The bill requires ride-hailing drivers to pass name-based background checks – as opposed to the fingerprint-based checks required in Austin. It also allows cities to set up data-sharing agreements with ride-hailers to collect traffic data, as well as establish programs to increase accessibility for passengers with disabilities. Ride-hailing companies would pay an annual licensing fee to the state, as well.

Abbott’s signature would open the door for Uber and Lyft to return to Austin. Both ride-hailing providers left after last year’s Prop 1 referendum, which upheld the city’s use of fingerprint-based background checks.

In an emails to KUT, spokespeople for both Uber and Lyft said the companies would return to Austin immediately if Abbott signs the bill.

Austin Mayor Steve Adler said he was disappointed lawmakers passed the bill, “imposing regulations on our city over the objection of Austin voters.”

“Our city should be proud of how we filled the gap created when Uber and Lyft left,” he said in a statement, “and we now must hope that they return ready to compete in a way that reflects Austin's values.”

On the Senate floor Wednesday, Sen. Don Huffines (R-Greenville) questioned Georgetown Republican Sen. Charles Schwertner, the bill's sponsor in the Senate, suggesting that the licensing and background checks were onerous.

"We're assuming with this legislation that the government's more capable of determining who's a safe driver and to help the passengers than the passengers are in determining that, or the companies themselves," he said.

Schwertner defended the regulations and said the bill would preempt "overly aggressive municipalities that are trying to be protectionist" – a veiled jab at Austin's regulations – and that the bill would level the playing field for ride-hailing apps.

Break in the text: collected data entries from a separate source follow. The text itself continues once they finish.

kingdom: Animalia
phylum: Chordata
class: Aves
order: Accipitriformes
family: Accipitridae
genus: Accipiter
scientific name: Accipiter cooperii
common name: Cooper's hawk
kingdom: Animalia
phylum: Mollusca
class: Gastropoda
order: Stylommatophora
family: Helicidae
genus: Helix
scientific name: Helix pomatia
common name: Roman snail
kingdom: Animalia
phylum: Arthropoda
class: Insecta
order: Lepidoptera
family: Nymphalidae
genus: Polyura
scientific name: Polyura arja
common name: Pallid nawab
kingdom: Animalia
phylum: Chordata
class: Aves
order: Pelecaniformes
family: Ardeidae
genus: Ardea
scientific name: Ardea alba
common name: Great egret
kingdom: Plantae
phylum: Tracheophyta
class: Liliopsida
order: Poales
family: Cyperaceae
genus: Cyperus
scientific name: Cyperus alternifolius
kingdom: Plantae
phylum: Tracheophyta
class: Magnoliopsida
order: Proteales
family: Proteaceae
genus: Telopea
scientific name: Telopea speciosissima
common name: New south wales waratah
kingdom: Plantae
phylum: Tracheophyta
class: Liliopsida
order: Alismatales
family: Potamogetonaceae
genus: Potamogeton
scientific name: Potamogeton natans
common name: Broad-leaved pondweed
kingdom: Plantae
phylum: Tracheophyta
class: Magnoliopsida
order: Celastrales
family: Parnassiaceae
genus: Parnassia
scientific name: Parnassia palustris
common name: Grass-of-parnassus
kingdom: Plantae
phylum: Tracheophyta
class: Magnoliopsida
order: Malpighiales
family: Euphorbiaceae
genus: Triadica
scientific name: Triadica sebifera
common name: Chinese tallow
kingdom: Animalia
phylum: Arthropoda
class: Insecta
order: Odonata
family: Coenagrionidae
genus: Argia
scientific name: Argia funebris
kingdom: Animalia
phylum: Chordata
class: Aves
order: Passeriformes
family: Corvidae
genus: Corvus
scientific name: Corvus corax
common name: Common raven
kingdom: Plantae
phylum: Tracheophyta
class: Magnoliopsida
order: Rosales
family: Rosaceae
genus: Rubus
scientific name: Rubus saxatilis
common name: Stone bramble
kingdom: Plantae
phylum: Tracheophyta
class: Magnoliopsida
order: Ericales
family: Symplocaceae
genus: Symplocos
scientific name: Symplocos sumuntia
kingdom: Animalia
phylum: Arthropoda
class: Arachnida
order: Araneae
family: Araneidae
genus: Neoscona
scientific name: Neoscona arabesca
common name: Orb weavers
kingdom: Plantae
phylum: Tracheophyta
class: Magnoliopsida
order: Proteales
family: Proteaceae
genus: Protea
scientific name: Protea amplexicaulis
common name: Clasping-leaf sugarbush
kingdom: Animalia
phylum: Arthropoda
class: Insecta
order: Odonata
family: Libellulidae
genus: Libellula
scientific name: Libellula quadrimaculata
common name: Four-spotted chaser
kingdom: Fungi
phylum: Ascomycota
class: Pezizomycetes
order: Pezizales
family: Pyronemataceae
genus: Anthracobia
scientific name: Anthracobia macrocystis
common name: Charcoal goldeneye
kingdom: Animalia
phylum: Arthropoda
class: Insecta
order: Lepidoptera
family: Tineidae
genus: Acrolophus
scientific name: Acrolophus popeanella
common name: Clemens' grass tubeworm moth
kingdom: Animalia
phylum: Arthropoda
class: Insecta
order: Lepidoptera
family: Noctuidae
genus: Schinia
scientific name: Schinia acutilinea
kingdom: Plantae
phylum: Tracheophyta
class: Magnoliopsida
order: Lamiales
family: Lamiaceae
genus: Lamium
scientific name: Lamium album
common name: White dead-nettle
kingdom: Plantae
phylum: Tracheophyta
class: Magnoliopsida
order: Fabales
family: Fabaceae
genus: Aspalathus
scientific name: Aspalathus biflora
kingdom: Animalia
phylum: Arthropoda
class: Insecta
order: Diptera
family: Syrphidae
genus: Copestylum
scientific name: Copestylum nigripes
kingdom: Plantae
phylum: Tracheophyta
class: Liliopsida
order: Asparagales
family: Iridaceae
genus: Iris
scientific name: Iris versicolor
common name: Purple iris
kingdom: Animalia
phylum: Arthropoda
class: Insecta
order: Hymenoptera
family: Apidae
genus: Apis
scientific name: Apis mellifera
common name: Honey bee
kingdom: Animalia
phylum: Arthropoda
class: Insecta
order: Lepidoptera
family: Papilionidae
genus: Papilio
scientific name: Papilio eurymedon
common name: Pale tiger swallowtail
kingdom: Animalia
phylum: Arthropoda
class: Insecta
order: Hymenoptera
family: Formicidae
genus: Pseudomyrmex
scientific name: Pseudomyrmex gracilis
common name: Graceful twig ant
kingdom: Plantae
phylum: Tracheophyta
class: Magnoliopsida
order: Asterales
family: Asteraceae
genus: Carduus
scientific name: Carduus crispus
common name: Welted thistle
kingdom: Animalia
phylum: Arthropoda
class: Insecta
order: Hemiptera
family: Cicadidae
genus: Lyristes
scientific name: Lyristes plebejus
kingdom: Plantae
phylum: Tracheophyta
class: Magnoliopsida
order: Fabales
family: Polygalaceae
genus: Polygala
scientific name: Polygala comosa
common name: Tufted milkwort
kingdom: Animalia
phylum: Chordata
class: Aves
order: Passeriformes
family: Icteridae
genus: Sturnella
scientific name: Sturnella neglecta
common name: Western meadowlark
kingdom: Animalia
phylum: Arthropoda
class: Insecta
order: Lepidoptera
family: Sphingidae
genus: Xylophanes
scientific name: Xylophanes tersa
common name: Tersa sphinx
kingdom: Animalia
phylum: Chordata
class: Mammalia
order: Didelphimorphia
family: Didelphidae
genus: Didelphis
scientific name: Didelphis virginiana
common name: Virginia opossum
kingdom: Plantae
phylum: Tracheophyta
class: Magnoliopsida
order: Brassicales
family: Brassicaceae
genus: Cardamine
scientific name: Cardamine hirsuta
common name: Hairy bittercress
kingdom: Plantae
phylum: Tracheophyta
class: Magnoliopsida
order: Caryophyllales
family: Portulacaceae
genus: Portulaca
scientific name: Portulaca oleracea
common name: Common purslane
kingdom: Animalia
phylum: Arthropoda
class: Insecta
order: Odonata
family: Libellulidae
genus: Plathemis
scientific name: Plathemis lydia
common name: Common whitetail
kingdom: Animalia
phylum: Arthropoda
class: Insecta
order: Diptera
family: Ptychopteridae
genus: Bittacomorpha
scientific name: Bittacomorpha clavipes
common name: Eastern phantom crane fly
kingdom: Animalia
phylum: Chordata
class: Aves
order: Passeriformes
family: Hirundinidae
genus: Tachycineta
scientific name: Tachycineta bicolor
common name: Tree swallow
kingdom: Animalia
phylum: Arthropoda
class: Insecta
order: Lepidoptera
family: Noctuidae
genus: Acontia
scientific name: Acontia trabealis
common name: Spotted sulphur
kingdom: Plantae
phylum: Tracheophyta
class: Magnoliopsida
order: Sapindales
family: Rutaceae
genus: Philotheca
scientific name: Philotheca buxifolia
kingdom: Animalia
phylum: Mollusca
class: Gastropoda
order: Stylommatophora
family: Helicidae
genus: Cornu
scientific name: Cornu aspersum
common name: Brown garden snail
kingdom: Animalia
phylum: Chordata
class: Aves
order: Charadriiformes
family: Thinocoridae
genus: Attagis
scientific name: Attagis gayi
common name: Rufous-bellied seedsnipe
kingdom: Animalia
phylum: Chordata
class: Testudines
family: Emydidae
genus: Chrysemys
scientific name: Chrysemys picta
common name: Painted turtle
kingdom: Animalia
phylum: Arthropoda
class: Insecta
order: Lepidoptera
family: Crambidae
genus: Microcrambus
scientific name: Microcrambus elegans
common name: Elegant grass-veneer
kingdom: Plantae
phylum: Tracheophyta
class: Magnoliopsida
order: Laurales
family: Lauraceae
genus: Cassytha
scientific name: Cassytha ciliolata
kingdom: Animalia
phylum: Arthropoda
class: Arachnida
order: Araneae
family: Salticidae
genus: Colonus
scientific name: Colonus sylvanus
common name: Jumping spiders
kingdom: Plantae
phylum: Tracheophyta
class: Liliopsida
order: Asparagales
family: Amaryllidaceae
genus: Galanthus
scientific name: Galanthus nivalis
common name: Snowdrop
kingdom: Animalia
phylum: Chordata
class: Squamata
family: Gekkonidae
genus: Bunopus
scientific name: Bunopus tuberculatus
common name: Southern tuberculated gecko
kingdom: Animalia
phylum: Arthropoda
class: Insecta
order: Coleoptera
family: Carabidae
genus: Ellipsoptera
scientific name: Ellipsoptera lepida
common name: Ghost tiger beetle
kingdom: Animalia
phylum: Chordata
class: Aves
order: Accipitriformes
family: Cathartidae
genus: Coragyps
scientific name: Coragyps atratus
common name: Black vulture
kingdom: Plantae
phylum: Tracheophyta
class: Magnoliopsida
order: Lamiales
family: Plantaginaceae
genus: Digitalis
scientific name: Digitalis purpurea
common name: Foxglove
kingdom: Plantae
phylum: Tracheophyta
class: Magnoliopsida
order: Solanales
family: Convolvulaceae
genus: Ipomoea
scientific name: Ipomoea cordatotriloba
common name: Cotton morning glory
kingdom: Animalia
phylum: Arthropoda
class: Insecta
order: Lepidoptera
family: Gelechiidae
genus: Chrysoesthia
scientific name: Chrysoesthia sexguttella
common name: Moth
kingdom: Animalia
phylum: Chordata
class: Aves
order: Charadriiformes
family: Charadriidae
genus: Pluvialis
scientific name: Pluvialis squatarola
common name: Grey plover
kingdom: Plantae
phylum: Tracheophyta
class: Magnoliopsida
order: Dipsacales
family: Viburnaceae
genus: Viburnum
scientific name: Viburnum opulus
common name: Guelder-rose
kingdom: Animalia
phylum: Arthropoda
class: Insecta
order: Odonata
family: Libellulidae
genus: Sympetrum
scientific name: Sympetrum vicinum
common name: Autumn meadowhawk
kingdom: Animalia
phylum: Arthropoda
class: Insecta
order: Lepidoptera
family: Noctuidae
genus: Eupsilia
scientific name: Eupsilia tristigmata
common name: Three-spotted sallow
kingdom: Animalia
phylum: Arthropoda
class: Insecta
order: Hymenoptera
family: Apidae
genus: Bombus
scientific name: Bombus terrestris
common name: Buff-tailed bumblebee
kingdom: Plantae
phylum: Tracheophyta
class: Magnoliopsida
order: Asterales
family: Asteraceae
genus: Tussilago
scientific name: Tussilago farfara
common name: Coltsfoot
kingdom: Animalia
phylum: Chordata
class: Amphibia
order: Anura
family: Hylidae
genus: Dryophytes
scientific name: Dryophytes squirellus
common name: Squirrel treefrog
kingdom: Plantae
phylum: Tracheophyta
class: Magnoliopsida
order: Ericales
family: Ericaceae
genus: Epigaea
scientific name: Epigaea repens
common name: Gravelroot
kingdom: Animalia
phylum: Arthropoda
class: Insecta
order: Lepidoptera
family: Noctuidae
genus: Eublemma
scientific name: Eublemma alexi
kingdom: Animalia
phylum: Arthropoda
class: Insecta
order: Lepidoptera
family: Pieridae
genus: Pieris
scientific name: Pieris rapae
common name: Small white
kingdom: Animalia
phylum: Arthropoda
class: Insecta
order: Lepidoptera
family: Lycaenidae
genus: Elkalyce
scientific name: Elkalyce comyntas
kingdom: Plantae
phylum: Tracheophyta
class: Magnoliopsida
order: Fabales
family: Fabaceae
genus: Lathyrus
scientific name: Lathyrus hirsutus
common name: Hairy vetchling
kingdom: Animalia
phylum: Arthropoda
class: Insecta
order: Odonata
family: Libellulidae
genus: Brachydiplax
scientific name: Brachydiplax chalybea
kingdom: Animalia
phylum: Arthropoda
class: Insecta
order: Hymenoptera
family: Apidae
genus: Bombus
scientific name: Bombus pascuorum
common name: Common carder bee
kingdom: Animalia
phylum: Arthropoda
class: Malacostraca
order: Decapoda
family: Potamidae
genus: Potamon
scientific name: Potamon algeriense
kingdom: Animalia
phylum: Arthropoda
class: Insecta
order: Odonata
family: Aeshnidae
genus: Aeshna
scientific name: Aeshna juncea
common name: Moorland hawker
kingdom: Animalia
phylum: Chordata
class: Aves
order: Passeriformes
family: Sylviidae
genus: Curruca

“Over 40 states in this country have already acknowledged these realities and chose to enact a consistent, predictable system of regulation that licenses TNC operators at the state level," he said. "This bill is about protecting the safety of our constituents, as well as economic liberty."

The bill drew controversy last month in the House, when an amendment was added to the bill's language to define sex as "the physical condition of being male or female.” That language was taken out of the bill initially, but made it back into the bill passed by the Senate this afternoon.

Sen. Jose Menendez (D-San Antonio) characterized that language as unnecessary for a bill regulating ride-hailing apps.

"I don't understand why, in a transportation bill, we have to have the definition of what that condition would be," he said. "My concern is that that line has the potential for discrimination."